Extracted data Start Marker
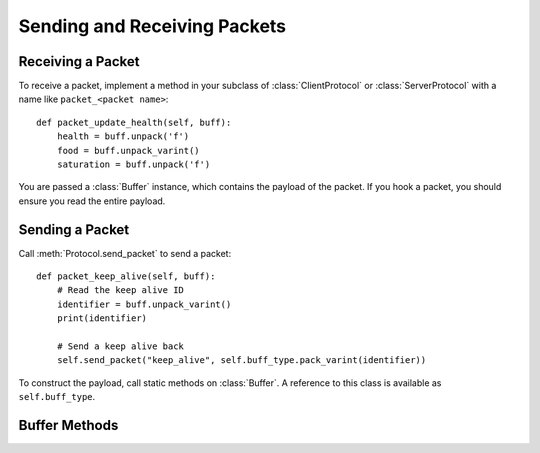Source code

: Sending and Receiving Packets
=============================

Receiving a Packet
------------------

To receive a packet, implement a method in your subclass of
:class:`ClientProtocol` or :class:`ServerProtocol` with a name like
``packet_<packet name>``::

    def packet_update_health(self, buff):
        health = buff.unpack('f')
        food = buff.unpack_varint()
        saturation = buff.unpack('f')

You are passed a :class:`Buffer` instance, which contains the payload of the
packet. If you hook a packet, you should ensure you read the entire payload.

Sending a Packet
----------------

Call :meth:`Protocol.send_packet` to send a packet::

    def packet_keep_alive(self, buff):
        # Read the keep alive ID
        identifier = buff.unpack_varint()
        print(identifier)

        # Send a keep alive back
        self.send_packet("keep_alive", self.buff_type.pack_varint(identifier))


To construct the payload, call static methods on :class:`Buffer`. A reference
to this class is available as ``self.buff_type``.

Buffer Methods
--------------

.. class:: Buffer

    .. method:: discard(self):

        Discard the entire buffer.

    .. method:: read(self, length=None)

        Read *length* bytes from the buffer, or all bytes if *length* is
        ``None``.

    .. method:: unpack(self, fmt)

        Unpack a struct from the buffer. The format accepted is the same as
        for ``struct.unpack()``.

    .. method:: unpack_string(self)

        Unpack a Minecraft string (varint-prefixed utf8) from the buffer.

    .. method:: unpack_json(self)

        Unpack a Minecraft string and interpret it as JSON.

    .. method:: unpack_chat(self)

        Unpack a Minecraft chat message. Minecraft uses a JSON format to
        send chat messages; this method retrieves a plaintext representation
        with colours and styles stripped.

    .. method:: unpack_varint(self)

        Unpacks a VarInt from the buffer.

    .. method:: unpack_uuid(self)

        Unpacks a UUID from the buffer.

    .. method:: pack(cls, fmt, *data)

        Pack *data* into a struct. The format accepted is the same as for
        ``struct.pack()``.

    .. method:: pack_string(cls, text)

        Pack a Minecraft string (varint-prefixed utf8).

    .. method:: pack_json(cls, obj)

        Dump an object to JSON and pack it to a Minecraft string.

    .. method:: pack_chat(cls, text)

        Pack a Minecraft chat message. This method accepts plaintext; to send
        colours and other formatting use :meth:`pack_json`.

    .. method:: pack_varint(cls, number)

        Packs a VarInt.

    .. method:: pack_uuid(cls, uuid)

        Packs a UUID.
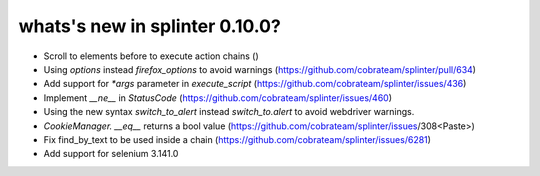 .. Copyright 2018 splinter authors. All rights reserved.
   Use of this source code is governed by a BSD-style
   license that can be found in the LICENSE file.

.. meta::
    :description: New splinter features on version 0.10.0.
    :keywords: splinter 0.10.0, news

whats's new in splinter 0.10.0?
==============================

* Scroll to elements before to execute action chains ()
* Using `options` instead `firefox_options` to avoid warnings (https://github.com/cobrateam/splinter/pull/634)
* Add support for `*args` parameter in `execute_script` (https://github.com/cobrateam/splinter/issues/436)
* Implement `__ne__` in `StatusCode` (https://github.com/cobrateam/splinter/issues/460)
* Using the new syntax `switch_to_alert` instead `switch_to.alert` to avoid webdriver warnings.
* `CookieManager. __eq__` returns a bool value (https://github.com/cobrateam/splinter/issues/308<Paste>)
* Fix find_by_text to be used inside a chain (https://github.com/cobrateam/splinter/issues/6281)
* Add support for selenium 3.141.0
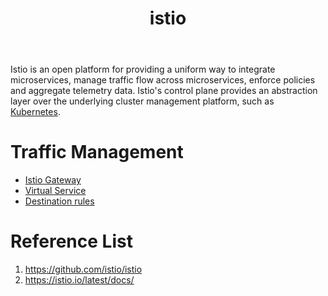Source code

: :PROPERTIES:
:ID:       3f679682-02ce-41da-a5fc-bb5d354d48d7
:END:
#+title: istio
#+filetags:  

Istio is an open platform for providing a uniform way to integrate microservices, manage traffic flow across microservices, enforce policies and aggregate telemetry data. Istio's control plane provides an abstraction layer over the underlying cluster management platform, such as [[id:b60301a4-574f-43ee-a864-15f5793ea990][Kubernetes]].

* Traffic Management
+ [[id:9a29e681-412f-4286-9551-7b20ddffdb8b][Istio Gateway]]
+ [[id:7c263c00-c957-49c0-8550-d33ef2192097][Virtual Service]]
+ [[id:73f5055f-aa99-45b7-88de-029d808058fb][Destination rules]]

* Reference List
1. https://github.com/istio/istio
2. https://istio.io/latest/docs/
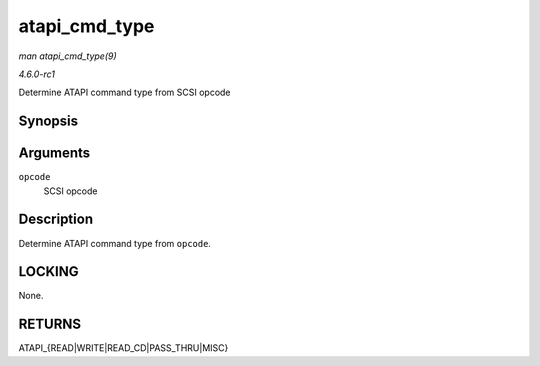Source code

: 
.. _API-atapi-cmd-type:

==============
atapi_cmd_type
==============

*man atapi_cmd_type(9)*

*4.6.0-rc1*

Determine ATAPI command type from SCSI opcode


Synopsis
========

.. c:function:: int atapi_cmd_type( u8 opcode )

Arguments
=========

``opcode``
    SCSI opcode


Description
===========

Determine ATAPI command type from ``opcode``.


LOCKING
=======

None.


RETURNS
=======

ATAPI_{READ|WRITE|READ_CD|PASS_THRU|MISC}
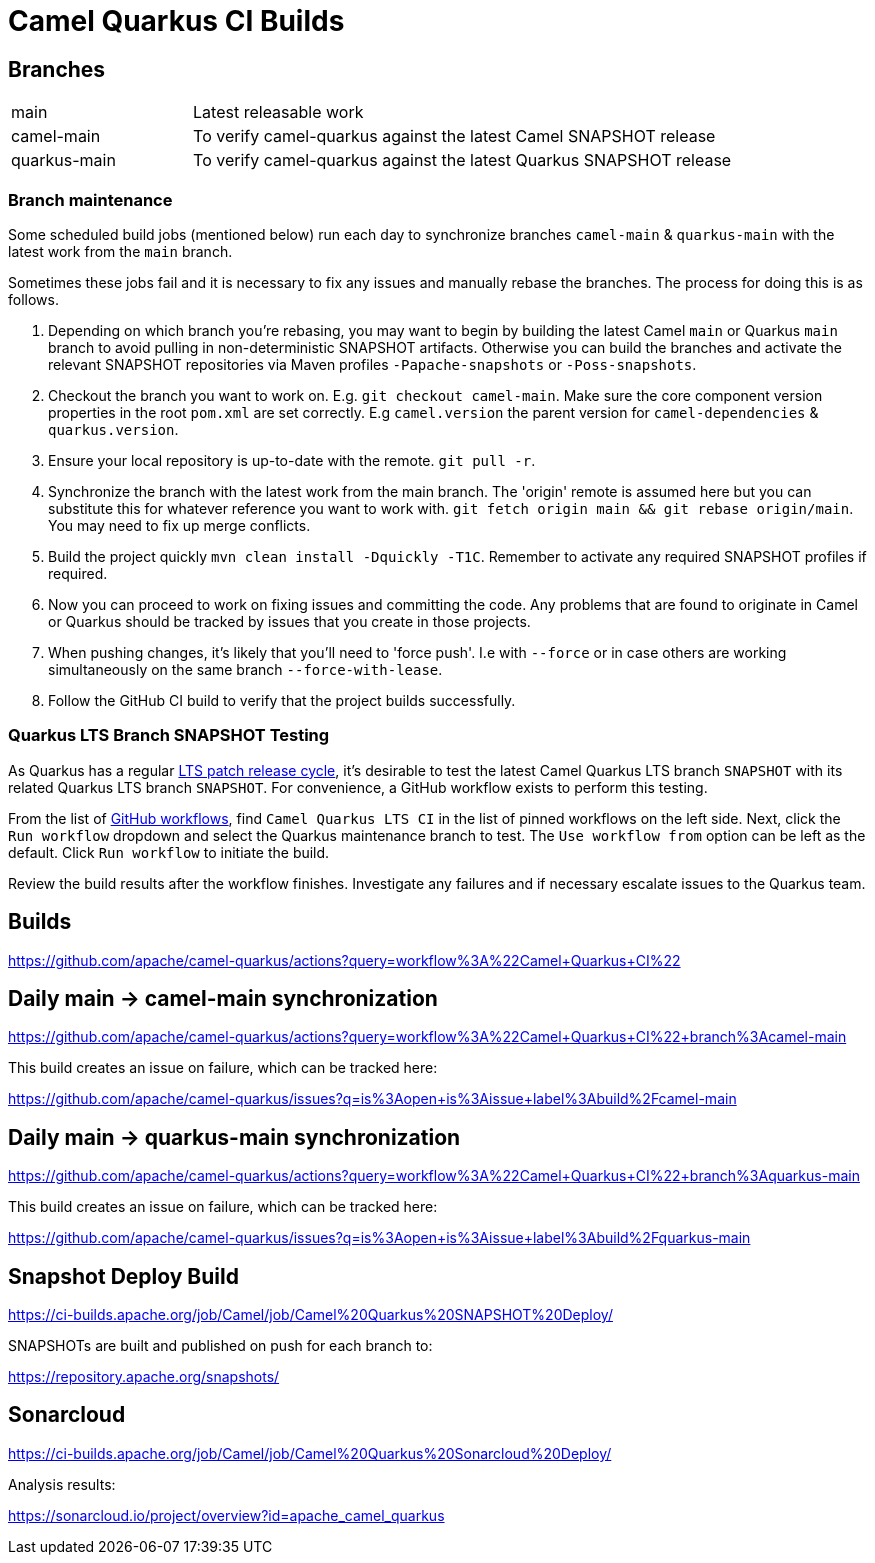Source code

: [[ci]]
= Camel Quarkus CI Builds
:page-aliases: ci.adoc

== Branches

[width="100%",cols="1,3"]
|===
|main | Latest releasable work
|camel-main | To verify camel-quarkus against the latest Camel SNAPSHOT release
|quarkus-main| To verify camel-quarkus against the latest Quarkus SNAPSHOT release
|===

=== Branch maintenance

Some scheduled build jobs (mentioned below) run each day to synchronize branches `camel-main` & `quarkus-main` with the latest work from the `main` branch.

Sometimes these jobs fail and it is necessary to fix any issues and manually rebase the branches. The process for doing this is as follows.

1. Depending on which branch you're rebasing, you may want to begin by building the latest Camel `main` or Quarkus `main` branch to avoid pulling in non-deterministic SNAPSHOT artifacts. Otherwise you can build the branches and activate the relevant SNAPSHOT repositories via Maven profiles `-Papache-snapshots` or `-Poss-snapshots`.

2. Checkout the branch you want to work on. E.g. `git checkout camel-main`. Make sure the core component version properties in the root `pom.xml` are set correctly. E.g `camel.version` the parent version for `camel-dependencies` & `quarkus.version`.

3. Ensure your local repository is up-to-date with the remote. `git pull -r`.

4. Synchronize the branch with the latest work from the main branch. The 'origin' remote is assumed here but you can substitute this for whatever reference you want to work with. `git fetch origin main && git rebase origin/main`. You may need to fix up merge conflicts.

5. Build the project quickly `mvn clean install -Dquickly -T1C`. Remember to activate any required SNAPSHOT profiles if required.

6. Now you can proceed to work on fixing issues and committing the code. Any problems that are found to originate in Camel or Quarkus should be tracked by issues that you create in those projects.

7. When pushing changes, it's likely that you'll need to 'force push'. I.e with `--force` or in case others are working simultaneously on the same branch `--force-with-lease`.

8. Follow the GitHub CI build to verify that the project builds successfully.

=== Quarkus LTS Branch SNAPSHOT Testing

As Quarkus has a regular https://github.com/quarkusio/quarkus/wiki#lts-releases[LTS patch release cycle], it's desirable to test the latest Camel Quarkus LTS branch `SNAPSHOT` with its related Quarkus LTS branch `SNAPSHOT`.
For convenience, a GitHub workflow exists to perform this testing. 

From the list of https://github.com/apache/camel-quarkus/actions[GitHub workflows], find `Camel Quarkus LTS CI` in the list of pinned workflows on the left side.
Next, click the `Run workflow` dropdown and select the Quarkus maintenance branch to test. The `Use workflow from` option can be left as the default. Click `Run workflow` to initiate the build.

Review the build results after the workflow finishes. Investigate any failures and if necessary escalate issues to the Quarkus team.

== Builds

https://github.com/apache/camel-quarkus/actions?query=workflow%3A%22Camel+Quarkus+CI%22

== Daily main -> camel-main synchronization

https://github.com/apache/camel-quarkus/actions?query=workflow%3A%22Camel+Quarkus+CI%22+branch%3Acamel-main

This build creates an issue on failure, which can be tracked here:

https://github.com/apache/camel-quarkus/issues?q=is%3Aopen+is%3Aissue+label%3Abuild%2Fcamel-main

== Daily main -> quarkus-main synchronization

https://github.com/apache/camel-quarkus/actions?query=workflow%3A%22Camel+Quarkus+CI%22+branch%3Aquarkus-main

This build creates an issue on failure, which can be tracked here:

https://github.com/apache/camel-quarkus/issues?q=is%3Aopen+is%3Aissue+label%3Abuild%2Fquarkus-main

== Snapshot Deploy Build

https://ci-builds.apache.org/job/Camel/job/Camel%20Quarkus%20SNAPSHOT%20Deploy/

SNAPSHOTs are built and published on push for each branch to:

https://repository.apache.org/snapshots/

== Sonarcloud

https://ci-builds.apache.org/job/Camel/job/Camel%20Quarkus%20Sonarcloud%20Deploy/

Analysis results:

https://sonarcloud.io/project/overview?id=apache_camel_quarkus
Extracted data End Marker
### Written task
Looking at the data above, write out exactly the lines that start at the one containing "method:: pack_string(cls, text)" and end at the one containing "method:: pack_chat(cls, text)"; include both and nothing beyond.

### Solved problem
    .. method:: pack_string(cls, text)

        Pack a Minecraft string (varint-prefixed utf8).

    .. method:: pack_json(cls, obj)

        Dump an object to JSON and pack it to a Minecraft string.

    .. method:: pack_chat(cls, text)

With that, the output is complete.